Ronnie Wood even painted the cover. Well, he can colour me duly impressed. Excellent!

I don't mind admitting this one caught me completely by surprise. Sure, I know Ronnie Wood, who doesn't? He's in the Rolling Stones, he messes about and has a laugh with Rod Stewart who he was in The Faces with, he paints and he makes solo records. However, I'd not sampled any of his solo records, because, frankly, I didn't think Ronnie was much cop in the vocal department and I doubted I'd enjoy a full album of his. Well, I was wrong - yep, there, I've said it, because I ended up liking 'I Feel Like Playing' a lot.

I was initially drawn to this because it came up as a potential album for Fireworks to cover - apart from Ronnie himself having more than enough rock heritage to justify it, his guest list on the record pretty much demanded my attention... appearances and contributions from stars such as Billy Gibbons, Flea, Slash, Kris Kristofferson, Bernard Fowler, Eddie Vedder, Bob Rock, former Faces band mate Ian McLagan... not bad eh? So I approached the album thinking it may be one of those all star projects under the artist in question's name, like Slash's last album. That is not the case, what we have here is very much a Ronnie Wood album, where the guests complement, rather than detract, from the whole affair.

Opening with the Kristofferson co-write 'Why You Wanna Do A Thing Like That For', the first thing I notice is Ronnie has decided to keep his vocals in his lower register. It's a bluesy-country track and while Wood's croaky rasp isn't going to be troubling Glenn Hughes anytime soon, it suits the song very well. Indeed, as Ronnie candidly explains in my interview with him elsewhere, the songs were written deliberately for his natural vocal range, unlike his previous efforts where he has found himself screeching because the songs were too high. Once you're used to his almost Bob Dylan-esque delivery, the album holds a wealth of great material.



'Sweetness My Weakness' offers a reggae vibe which again Ronnie manages with surprisingly effective results vocally. 'Lucky Man' picks the pace up a bit with Bob Rock joining Wood on guitar, before 'I Gotta See' takes things down. As bluesy ballads go this is hard to beat, and Ronnie is helped out in the vocal department by the always excellent Bernard Fowler. Bernard doesn't overpower Wood's singing, but he is prominent enough to smooth things out.
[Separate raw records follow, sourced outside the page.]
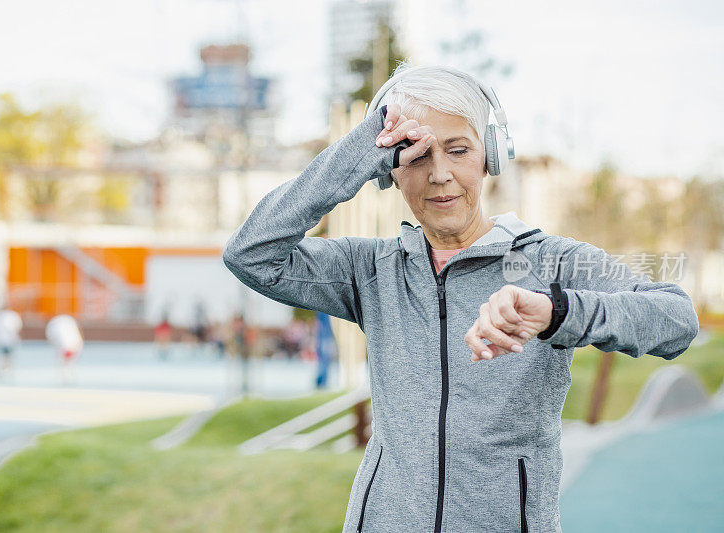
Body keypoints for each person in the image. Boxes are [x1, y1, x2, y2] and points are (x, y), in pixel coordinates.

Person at [222, 62, 700, 532]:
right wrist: (355, 155)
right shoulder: (368, 269)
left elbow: (675, 319)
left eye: (458, 150)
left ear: (490, 156)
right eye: (416, 154)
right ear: (389, 169)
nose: (440, 174)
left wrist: (557, 311)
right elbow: (250, 253)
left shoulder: (554, 262)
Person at [45, 314, 84, 385]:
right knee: (65, 364)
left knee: (67, 364)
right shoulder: (63, 335)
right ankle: (66, 377)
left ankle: (67, 376)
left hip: (68, 346)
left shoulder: (75, 342)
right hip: (65, 345)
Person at [0, 307, 22, 380]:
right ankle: (3, 370)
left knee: (4, 357)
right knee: (5, 357)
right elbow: (15, 328)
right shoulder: (11, 316)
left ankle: (3, 370)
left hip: (3, 340)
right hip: (5, 340)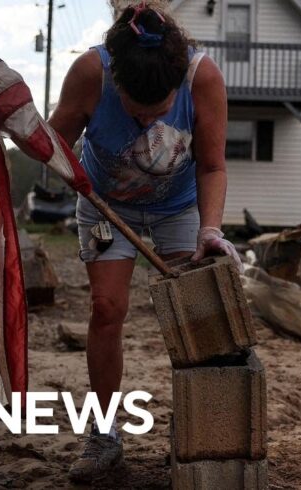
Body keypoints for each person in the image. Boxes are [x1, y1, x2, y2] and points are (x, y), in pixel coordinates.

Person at [48, 0, 241, 483]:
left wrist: (210, 230)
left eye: (159, 112)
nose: (148, 121)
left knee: (199, 312)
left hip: (179, 206)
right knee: (107, 308)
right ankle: (105, 434)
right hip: (104, 202)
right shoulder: (90, 71)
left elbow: (213, 164)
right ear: (116, 83)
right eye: (138, 112)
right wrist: (51, 158)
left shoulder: (203, 78)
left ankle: (198, 425)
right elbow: (54, 143)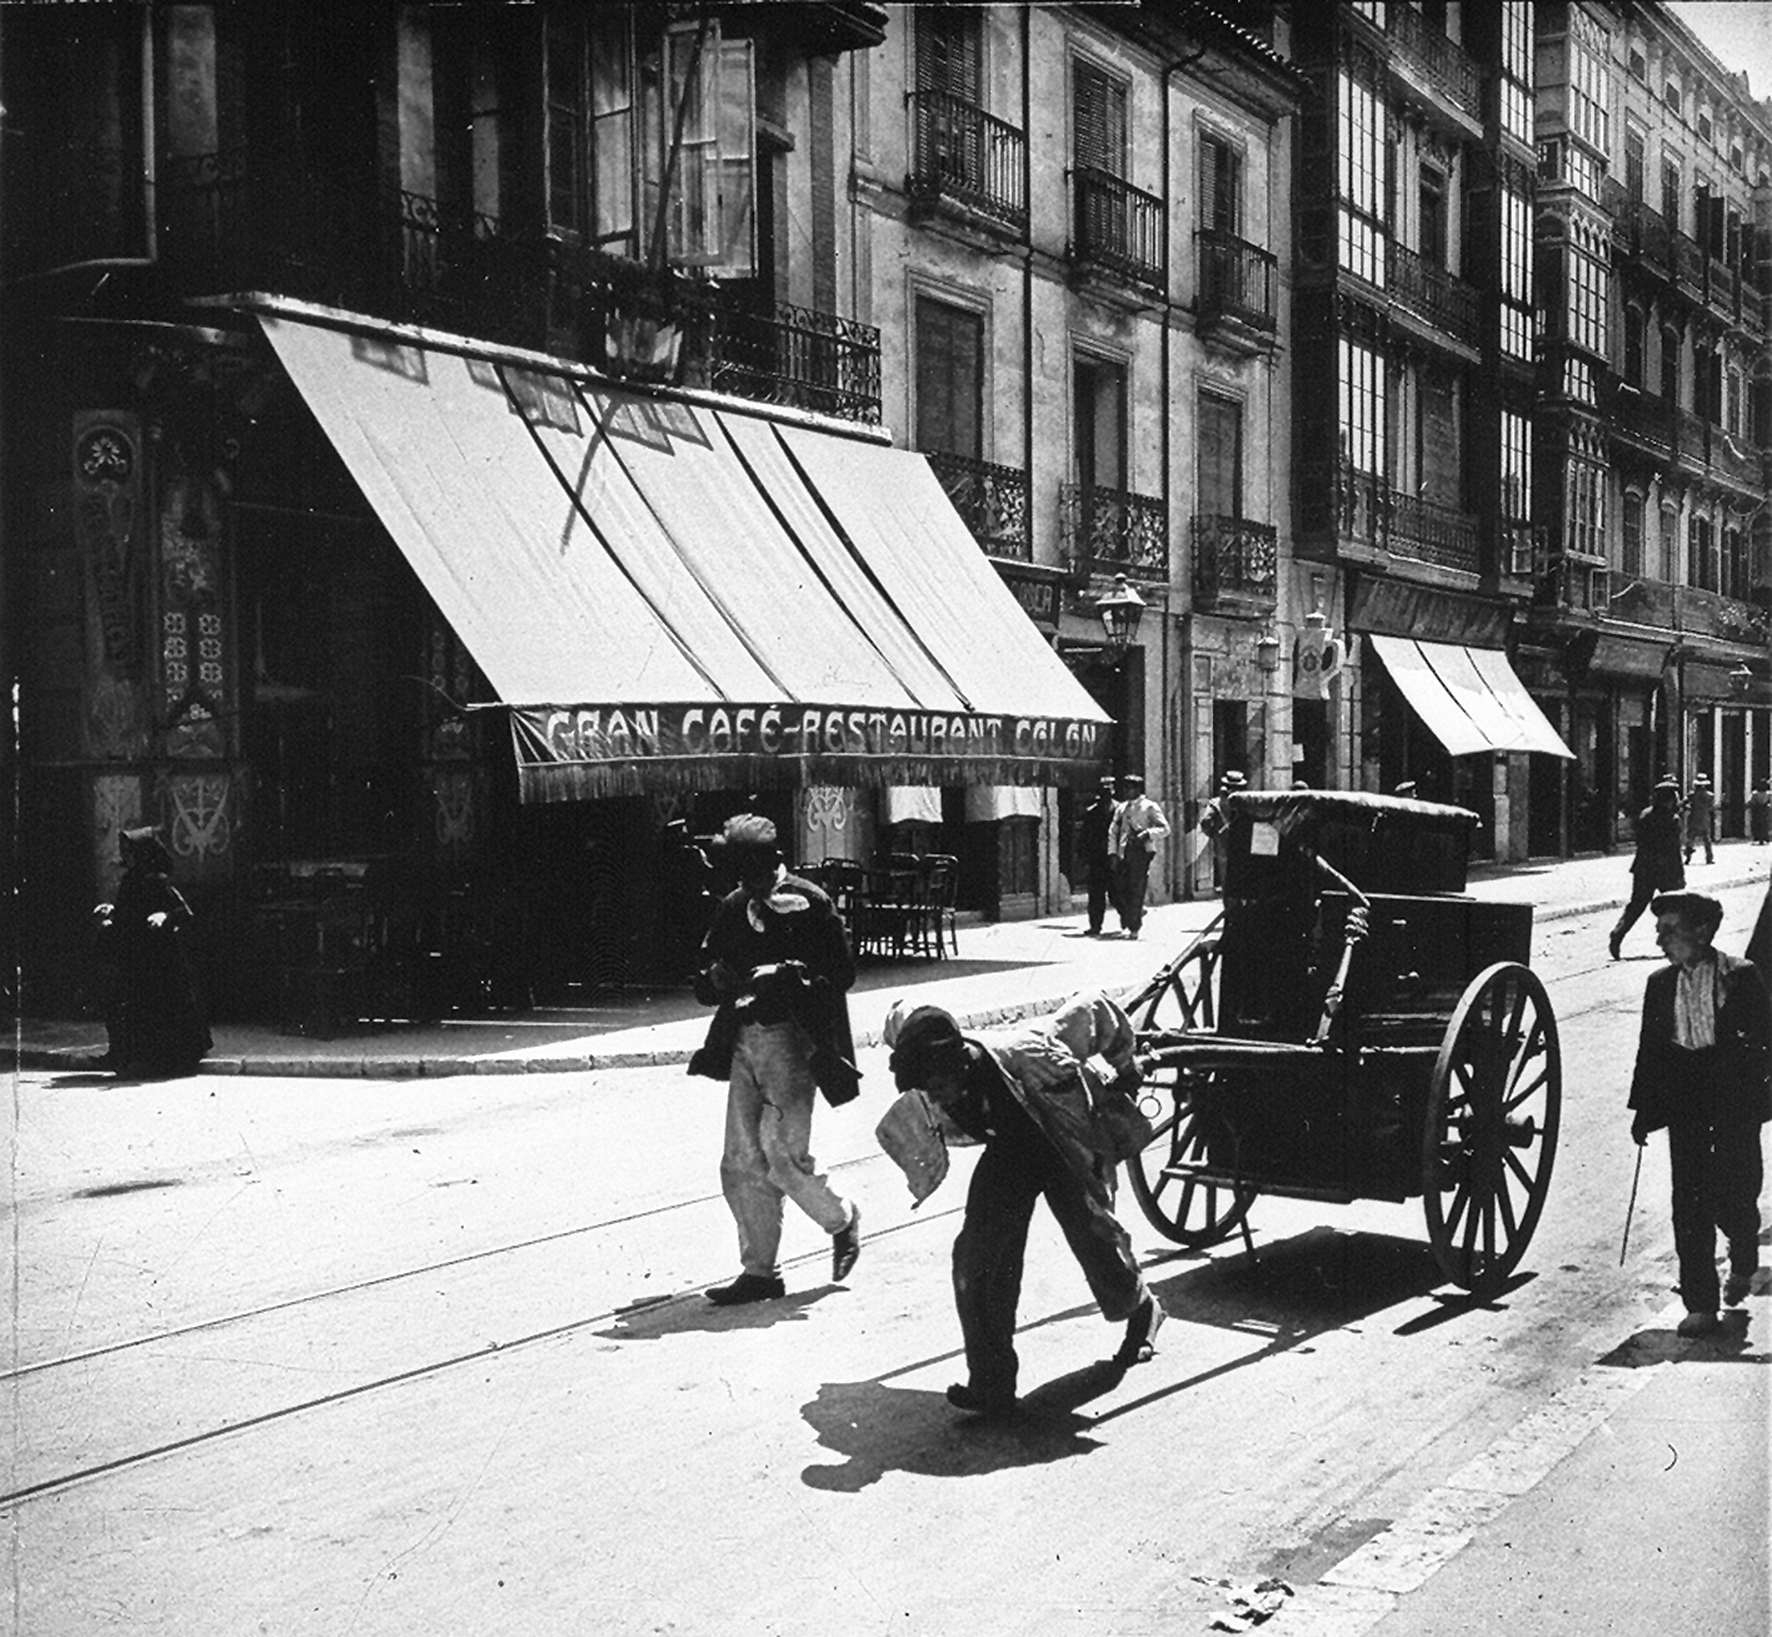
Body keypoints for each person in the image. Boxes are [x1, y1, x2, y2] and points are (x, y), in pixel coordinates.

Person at [884, 994, 1166, 1420]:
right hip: (1009, 1151)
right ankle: (992, 1383)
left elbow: (1094, 1009)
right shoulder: (935, 1071)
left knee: (1094, 1239)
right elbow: (901, 1019)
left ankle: (1143, 1310)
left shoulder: (1028, 1054)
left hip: (1059, 1145)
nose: (936, 1101)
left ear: (959, 1064)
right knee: (976, 1256)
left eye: (938, 1088)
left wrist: (1126, 1068)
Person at [689, 814, 863, 1305]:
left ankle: (841, 1218)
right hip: (744, 1039)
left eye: (753, 875)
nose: (748, 886)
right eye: (741, 878)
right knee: (741, 1159)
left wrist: (786, 974)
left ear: (770, 863)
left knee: (782, 1156)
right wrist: (714, 980)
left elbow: (841, 975)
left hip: (795, 1042)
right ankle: (760, 1272)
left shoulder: (812, 903)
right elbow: (707, 969)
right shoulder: (734, 905)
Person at [1627, 892, 1770, 1336]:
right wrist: (1642, 1112)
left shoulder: (1740, 977)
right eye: (1660, 930)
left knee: (1736, 1193)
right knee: (1688, 1202)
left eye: (1669, 930)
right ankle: (1701, 1303)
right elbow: (1649, 1053)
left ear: (1702, 932)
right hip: (1685, 1100)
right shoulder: (1660, 984)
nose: (1660, 940)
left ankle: (1743, 1253)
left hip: (1733, 1100)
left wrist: (1760, 1099)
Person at [91, 826, 212, 1077]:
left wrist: (163, 915)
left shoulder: (157, 880)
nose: (127, 856)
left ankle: (165, 1061)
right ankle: (122, 1056)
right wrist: (112, 911)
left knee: (160, 1006)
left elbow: (183, 912)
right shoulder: (131, 879)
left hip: (159, 958)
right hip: (135, 955)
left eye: (131, 851)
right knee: (125, 1005)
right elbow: (129, 912)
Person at [1609, 779, 1686, 960]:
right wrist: (1680, 875)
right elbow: (1674, 850)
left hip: (1644, 867)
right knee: (1675, 907)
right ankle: (1677, 944)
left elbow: (1640, 840)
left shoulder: (1645, 815)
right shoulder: (1672, 819)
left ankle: (1618, 933)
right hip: (1666, 870)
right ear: (1670, 799)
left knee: (1636, 905)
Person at [1109, 774, 1171, 939]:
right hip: (1123, 853)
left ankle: (1134, 927)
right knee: (1117, 891)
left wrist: (1148, 833)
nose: (1127, 791)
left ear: (1137, 789)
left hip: (1140, 853)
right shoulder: (1122, 808)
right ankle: (1133, 913)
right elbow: (1113, 831)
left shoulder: (1149, 807)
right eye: (1126, 787)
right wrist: (1112, 853)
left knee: (1136, 890)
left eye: (1129, 787)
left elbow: (1165, 828)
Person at [1076, 775, 1121, 937]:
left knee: (1116, 894)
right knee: (1096, 895)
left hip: (1114, 858)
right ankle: (1095, 926)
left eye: (1108, 791)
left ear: (1113, 792)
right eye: (1103, 792)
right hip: (1097, 859)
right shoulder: (1092, 812)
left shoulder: (1120, 811)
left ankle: (1128, 918)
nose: (1106, 795)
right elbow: (1084, 836)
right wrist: (1082, 856)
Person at [1684, 774, 1716, 865]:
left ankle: (1688, 858)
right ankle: (1709, 858)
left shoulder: (1691, 795)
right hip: (1704, 818)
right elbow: (1711, 807)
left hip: (1693, 818)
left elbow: (1684, 803)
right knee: (1707, 840)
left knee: (1691, 838)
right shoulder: (1710, 795)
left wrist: (1689, 807)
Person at [1748, 778, 1770, 846]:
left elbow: (1752, 802)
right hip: (1765, 811)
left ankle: (1757, 838)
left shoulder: (1755, 793)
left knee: (1756, 825)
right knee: (1764, 825)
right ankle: (1764, 839)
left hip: (1756, 811)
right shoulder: (1768, 794)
Fowler's vocals are all over this album, and as co-producer that's no surprise, but he never overwhelms Wood so it always sounds like a cohesive solo record. In fact, the only times his voice comes to the fore is in a segment of the funked up Howlin' Wolf classic 'Spoonful' and on the closing ballad 'Forever'.

My personal favourite is 'Thing About You', co-written with Billy Gibbons and featuring the ZZ Top star's trademark guitar tone. It (unsurprisingly) sounds like The Stones meets The Top, and its a great bluesy rocker which once again Ronnie handles well. 'I Don't Think So' is straight out of the Rolling Stones playbook and there's some excellent slide guitar work on the grooving 'Tell Me Something'.

Despite having blues, rock, country, funk and reggae flavours, the album flows beautifully and with true solidarity. It's really impressed me and is a great album to work to. The guests all make valuable contributions without stealing the limelight from Wood himself, who has gone up in my estimation tenfold. Despite all the stars, it's a true solo album with Ronnie writing or co-writing all the songs (except for 'Spoonful'), handling the lead vocals, guitar, some bass, some keyboards... and he even painted the cover. Well, he can colour me duly impressed. Excellent!